Frans belandde via zetvolgorde in een Maroczy structuur. Hij nam al gauw het initiatief over met een snel e5 gevolgd door f5. Dit leidde tot een halfopen g-lijn tegen een kort gerokeerde koning. Het enige nadeel was een achtergebleven pion op d6.
Bart en zijn tegenstander speelden een symmetrische opening, waarin de spanning in het centrum uiteindelijk resulteerde in een geïsoleerde d-pion, waar misschien iets actievere stukken tegenover stonden.
Op bord 6 kreeg Atze met zwart 1.f4 gevolgd door een Stonewall-opzet tegen zich. Hij speelde gewoon een gezonde opening, waarna wit veel moeite deed om een paard op e5 te krijgen via f3 en d3. Na zwarts f6 deden ze echter weinig, al had wit wel wat vage kansen op koningsaanval.
Hendrik, die net terug was van het NATO-schaaktoernooi in Berlijn, ruilde al snel dames. Hij had een licht ruimtevoordeel, al had zwart uitzicht op een mooie buitenpost voor zijn paard op d4.
Tony had op bord 8 al snel de e-pion van zijn tegenstander geïsoleerd. Daarna was het vooral de vraag of deze pion zwak was, of dat de halfopen f-lijn in wits voordeel was. Zwart pakte wel veel ruimte op de damevleugel.

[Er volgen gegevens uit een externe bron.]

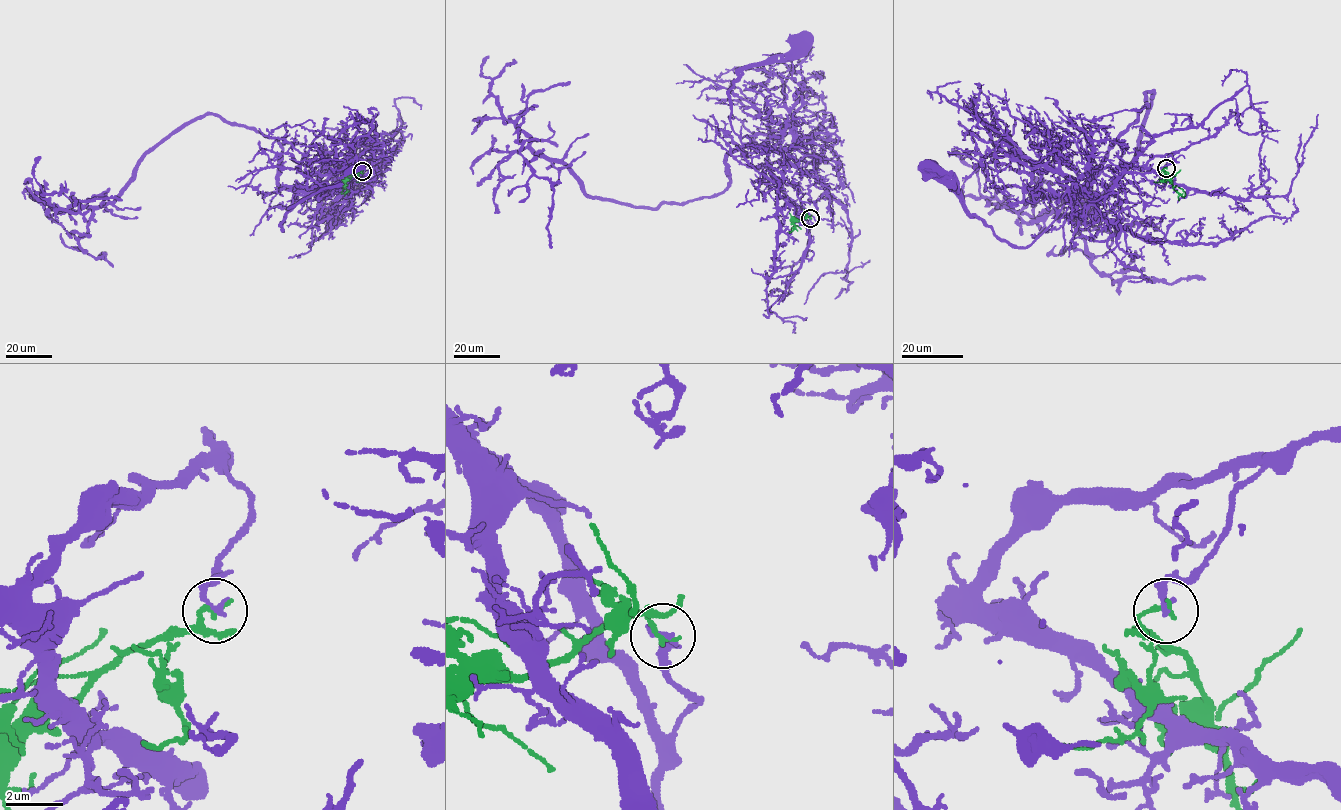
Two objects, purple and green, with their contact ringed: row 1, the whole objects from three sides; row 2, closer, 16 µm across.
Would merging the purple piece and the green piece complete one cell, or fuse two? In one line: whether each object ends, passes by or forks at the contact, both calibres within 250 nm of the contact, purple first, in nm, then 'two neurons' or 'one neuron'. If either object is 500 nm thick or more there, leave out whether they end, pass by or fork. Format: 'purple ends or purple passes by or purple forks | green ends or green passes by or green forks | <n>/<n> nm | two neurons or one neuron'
purple ends | green ends | 240/180 nm | two neurons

De score werd geopend door Hendrik, die met remise genoegen nam in een stelling die nog in balans was. Tony had de e-pion van zijn tegenstander inderdaad gewonnen, maar offerde in het overgebleven eindspel van toren, toren en loper maar liefst twee pionnen terug om de actievere stukken te krijgen. De loper op e4 en torens op de tweede rij bleken al gauw te veel voor de witte koning; 0.5-1.5 dus. Marco voegde hier al gauw een punt aan toe. Zijn actievere stukken hadden hem een pluspion en ruimtevoordeel opgeleverd. Na wat martelzetten van onze man vond zijn tegenstander het welletjes. Stijn (bij wie de opening ongeveer klaar was toen Tony zijn punt mocht noteren), had wat druk op de zwakke e-pion gekregen, maar cashte te snel in. De afwikkeling bracht hem niets meer dan een toreneindspel met een pion minder, wat gelukkig eenvoudig de keepen was, 1-3. Frans wist veel druk over de g-lijn te creëren in combinatie met een loper op c6, maar het was niet genoeg om er doorheen te komen. Er werd afgewikkeld naar een toreneindspel dat al gauw remise werd gegeven. Ook Bart voegde hier een halfje aan toe. Hij was in een ongelijke loper-eindspel beland met een pion minder, maar is geen moment in gevaar geweest. De matchwinnaar was Atze. Na het neutraliseren van eventueel gevaar op de koningsvleugel had hij een eindspel van paard tegen loper gekregen, dat alleen hij nog kon winnen. Wit overspeelde zijn hand, en dat leverde Atze het stuk op, maar toen hij het verkeerde plan koos in tijdnood kreeg wit daar twee verbonden vrijpionnen voor terug. In tijdnood volgde er nog een onreglementaire zet en een hoop hartverzakkingen, maar de partij eindigde uiteindelijk wonder boven wonder toch in remise. Rob was het langst bezig, en had het in een zeer thematische partij lang geprobeerd, maar tekende uiteindelijk toch de vrede. Al met al een terechte 3-5 overwinning zonder nederlagen, een prima start dus!
Jelle
Als interim-teamleider mocht ik de taken van Peter Gaemers waarnemen op het moment suprême, de kampioenswedstrijd tegen Philidor Leiden II. Klaarblijkelijk had hij het team de afgelopen maanden dusdanig goed geprepareerd, dat ik tijdens de wedstrijd nauwelijks moeilijke beslissingen hoefde te nemen. Weliswaar waren er een aantal mensen die mij van mijn stuk probeerden te brengen, daarover later meer.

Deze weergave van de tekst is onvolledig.